_Objetivo do exercício_. No trecho sobre o seminário ARTE!Brasileiros, qual trabalho foi projetado no início do evento?

_Trecho para leitura_.
----------------------------------------

Da direita para a esquerda: Patricia Rousseaux, João Fernandes, Voluspa Jarpa, Aníbal Jozami, Diana Wechsler, Fabio Cypriano e Mario Pfeifer. FOTO: Marina Malheiros

*Fotos: Marina Malheiros

 

Aconteceu na última quinta-feira, dia 6 de setembro, no Auditório Ibirapuera, o V Seminário Internacional ARTE!Brasileiros, intitulado “Arte Além da Arte”, com a participação de artistas, curadores, diretores de museus e historiadores de arte de vários países. O evento começou com a projeção do trabalho “Again”, do alemão Mario Pfeifer, e seguiu com o painel “Geopolítica e Arte”, com Aníbal Jozami, João Fernandes, Voluspa Jarpa, Diana Wechsler e mediação de Fabio Cypriano.

Primeiro a falar, o sociólogo argentino Aníbal Jozami, reitor da Universidade Nacional Três de Fevereiro (UNTREF) e diretor da BIENALSUR, destacou a importância da cultura na integração dos povos e de seu papel na diminuição das desigualdades e injustiças no mundo. “Porque pensamos isso, criamos uma Bienal que foi muitas vezes um ato de indisciplina” disse ele.

----------------------------------------

_Linhas de dados_.
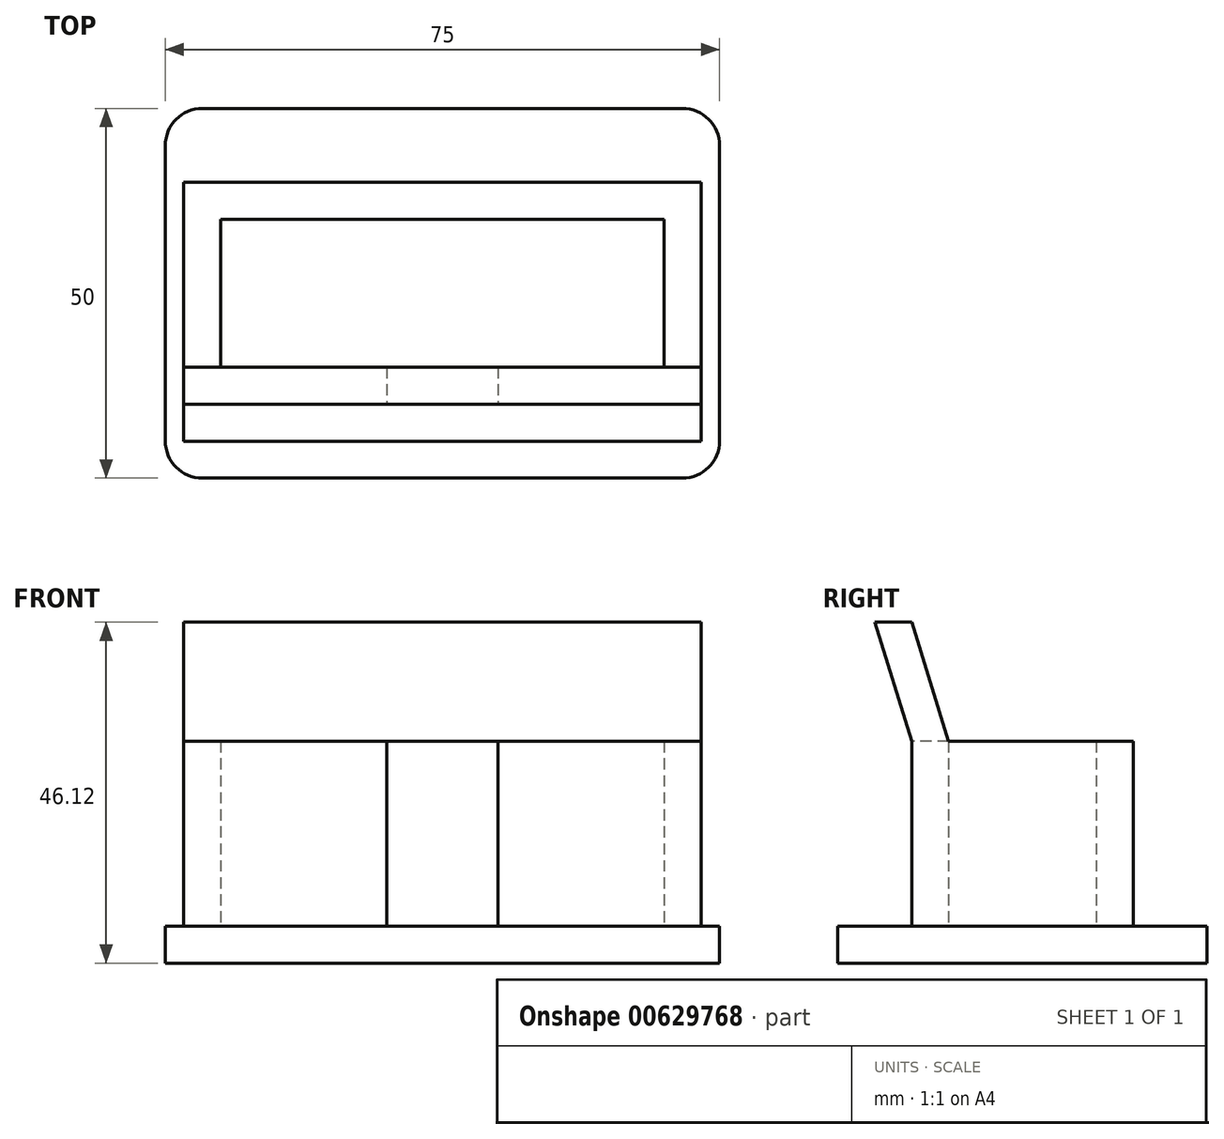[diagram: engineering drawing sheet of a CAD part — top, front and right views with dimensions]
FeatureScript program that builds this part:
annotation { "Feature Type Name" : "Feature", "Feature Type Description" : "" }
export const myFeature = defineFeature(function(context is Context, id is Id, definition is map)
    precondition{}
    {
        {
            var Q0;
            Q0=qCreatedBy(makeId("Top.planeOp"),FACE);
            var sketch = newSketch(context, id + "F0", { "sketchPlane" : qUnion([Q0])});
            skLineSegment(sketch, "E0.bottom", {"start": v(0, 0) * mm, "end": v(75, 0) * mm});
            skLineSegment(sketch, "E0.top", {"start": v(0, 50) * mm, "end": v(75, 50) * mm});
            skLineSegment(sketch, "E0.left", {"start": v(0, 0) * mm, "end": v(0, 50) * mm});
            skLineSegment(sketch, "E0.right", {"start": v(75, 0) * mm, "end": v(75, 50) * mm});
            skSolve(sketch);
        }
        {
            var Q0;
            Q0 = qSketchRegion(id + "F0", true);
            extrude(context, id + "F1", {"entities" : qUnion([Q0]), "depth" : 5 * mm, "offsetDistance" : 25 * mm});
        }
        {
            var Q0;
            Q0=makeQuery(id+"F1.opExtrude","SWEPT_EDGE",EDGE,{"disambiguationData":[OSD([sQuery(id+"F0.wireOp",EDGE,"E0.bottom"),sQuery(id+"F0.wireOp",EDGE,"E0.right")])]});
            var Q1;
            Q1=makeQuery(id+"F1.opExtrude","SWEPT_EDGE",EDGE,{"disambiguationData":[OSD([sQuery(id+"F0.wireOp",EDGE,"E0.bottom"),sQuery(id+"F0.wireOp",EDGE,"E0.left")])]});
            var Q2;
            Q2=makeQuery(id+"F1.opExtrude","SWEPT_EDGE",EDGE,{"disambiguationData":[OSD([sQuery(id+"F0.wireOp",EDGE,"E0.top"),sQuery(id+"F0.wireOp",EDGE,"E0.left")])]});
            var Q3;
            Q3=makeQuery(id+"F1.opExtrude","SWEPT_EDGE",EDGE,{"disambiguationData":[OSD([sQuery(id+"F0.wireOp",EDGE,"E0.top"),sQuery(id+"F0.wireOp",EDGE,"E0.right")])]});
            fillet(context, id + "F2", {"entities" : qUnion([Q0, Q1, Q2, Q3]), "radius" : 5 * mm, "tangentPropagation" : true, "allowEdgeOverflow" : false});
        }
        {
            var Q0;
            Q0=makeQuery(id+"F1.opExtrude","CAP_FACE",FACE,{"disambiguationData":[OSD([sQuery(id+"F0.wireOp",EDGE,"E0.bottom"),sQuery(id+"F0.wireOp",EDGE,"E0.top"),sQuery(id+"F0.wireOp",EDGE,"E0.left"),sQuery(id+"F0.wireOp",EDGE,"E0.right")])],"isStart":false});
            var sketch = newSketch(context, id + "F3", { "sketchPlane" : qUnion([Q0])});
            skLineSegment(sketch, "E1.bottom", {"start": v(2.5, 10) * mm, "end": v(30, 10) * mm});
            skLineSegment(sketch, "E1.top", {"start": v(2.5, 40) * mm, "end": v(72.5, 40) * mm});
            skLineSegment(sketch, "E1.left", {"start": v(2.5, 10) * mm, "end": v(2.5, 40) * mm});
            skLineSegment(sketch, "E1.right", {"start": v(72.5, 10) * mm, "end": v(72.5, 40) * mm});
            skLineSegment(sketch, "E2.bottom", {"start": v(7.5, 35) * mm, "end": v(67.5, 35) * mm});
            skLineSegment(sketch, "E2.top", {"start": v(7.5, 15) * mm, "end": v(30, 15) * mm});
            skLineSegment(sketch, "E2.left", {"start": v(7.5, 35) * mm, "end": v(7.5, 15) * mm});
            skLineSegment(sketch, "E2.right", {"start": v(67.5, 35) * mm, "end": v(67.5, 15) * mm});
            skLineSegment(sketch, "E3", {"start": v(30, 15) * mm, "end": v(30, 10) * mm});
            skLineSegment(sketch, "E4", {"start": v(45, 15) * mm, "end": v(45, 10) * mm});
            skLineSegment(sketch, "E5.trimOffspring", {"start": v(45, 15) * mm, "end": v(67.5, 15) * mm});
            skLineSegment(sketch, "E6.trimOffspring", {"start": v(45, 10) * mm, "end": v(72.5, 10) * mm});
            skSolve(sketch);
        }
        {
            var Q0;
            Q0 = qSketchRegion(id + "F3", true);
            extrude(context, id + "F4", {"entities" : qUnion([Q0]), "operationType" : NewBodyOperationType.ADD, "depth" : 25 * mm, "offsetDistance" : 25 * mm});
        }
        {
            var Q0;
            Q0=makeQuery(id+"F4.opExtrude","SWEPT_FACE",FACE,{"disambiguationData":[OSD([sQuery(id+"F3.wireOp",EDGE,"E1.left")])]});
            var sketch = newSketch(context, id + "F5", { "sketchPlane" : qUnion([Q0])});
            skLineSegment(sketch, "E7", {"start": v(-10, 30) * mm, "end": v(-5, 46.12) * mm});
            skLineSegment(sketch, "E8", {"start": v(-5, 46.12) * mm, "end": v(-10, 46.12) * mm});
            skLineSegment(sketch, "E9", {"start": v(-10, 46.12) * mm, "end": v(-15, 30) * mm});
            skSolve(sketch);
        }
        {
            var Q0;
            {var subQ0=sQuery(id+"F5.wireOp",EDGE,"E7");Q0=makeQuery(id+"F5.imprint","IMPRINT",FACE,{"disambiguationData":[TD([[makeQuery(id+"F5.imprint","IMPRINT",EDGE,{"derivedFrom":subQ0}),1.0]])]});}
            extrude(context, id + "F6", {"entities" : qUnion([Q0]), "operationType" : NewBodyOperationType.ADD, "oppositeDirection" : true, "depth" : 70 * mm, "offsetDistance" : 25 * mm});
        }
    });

----------------------------------------

_Resposta correta_. “Again”, do alemão Mario Pfeifer.